Mais cela n'est pas tout, M. Feugère poursuit et indique que si le projet a fait l'objet d'une non décision au CNB (41 voix pour, 41 contre) c'est qu'il a été envisagé sous l'angle de la profession d'avocat. Or aujourd'hui, cette question serait envisagée sous l'angle du seul intérêt de l'entreprise. CQFD, le CNB représente l'entreprise et non la profession d'avocat. Peut-on rappeler ici que le CNB (c'est son objet) représente la profession d'avocat et que la représentation des entreprises est assurée par le MEDEF et la CGPME qui ne réclament d'ailleurs pas la création de ce statut de l'avocat salarié en entreprise (voir infra sur le secret professionnel) ? Enfin, dire que la création du statut de l'avocat salarié en entreprise présente un réel intérêt pour les entreprises, c'est bien, expliquer pourquoi, ce serait mieux, mais là c'est beaucoup plus compliqué.
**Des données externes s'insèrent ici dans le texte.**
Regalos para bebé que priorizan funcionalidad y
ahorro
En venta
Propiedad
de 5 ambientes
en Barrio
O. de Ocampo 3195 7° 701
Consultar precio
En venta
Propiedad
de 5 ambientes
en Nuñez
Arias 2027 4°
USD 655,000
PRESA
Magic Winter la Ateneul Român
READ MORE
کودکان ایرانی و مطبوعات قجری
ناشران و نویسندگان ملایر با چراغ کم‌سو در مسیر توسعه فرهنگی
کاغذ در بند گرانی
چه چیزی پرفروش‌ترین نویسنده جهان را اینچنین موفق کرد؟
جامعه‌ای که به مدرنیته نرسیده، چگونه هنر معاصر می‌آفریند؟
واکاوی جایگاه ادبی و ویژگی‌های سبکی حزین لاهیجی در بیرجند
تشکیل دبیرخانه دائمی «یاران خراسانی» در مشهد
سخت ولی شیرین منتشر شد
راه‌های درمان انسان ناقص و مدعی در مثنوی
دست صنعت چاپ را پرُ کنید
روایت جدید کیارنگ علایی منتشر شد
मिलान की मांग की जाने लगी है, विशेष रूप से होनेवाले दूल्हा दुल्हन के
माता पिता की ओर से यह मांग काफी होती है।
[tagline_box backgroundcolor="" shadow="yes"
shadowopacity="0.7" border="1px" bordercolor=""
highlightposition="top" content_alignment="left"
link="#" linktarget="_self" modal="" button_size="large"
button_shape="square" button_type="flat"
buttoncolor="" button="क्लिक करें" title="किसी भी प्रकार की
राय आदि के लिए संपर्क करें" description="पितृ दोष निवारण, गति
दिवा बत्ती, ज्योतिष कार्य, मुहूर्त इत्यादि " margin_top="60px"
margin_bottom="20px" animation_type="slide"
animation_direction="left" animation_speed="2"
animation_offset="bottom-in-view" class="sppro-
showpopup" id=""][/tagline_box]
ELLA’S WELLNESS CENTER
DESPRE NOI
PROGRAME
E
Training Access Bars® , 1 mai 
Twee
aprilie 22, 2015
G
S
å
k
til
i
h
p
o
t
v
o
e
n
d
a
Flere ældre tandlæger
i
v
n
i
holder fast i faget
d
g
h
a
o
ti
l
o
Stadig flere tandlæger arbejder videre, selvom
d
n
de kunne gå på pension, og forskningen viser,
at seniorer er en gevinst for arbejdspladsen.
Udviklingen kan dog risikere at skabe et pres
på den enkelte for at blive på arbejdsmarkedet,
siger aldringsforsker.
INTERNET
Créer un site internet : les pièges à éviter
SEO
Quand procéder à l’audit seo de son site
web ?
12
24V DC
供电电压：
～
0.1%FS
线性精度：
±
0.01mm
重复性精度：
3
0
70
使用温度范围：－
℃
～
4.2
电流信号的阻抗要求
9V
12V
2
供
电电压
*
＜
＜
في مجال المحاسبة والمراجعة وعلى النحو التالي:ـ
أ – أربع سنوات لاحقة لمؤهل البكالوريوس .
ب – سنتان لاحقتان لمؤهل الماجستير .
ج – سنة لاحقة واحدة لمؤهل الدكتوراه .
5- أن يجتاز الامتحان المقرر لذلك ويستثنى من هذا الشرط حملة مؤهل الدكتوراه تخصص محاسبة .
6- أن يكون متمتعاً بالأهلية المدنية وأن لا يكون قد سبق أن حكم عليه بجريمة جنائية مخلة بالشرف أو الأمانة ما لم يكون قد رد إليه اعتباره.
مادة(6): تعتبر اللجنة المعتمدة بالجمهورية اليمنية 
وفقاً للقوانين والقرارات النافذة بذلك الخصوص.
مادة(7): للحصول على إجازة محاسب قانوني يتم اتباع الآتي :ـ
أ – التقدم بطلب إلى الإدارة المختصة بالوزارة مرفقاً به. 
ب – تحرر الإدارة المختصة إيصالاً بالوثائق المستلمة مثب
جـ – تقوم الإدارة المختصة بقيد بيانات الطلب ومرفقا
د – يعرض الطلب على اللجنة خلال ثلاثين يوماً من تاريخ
B - Le secret professionnel

Il apparaît ici nécessaire de rappeler quelques principes à propos du secret professionnel. L'aspect certainement le plus important du secret professionnel tient au fait qu'il n'existe pas dans l'intérêt de l'avocat (36) ou du client. Le secret professionnel n'existe que dans l'intérêt général (37).

Comme l'indique Mireille Delmas-Marty, le secret professionnel ne doit cependant pas être élevé au rang de dogme car il est d'autres impératifs, notamment la paix publique, qui méritent d'être protégés. C'est pour ces raisons que le cabinet de l'avocat ne saurait être érigé en sanctuaire.

Or ce que réclament les juristes d'entreprises c'est un secret professionnel du juriste salarié de l'entreprise dans le seul but de protéger cette dernière. Dès lors, le secret professionnel quel que soit le champ d'application couvert n'existerait plus dans l'intérêt général mais dans un intérêt particulier, celui de l'entreprise employeur de l'avocat. Et de se demander si finalement, l'avocat ne serait pas qu'un alibi afin d'installer dans l'entreprise le secret professionnel ce qui met un peu plus à mal le principe d'indépendance de l'avocat évoqué plus haut.

Premièrement, il convient d'évacuer l'argument de droit comparé qui consiste à dire que dès lors que cela existe dans d'autres pays (surtout s'ils sont anglo-saxons) c'est forcément bon pour nous (38). Il faut rappeler que le droit comparé est une science nouvelle qui ne consiste pas seulement à juxtaposer les règles de chaque pays. Cette science consiste plutôt à comparer des règles après les avoir replacées dans le contexte économique ou social d'un territoire donné. Ce n'est que lorsque ce travail a été effectué que la comparaison devient possible et que la transposition dans un autre territoire peut-être envisagée.

Deuxièmement, il existe un obstacle supplémentaire à l'adoption de ce statut de l'avocat salarié en entreprise, la jurisprudence européenne. Les juges de Luxembourg ne s'y sont pas trompés et ont très justement fait le lien entre secret professionnel et indépendance.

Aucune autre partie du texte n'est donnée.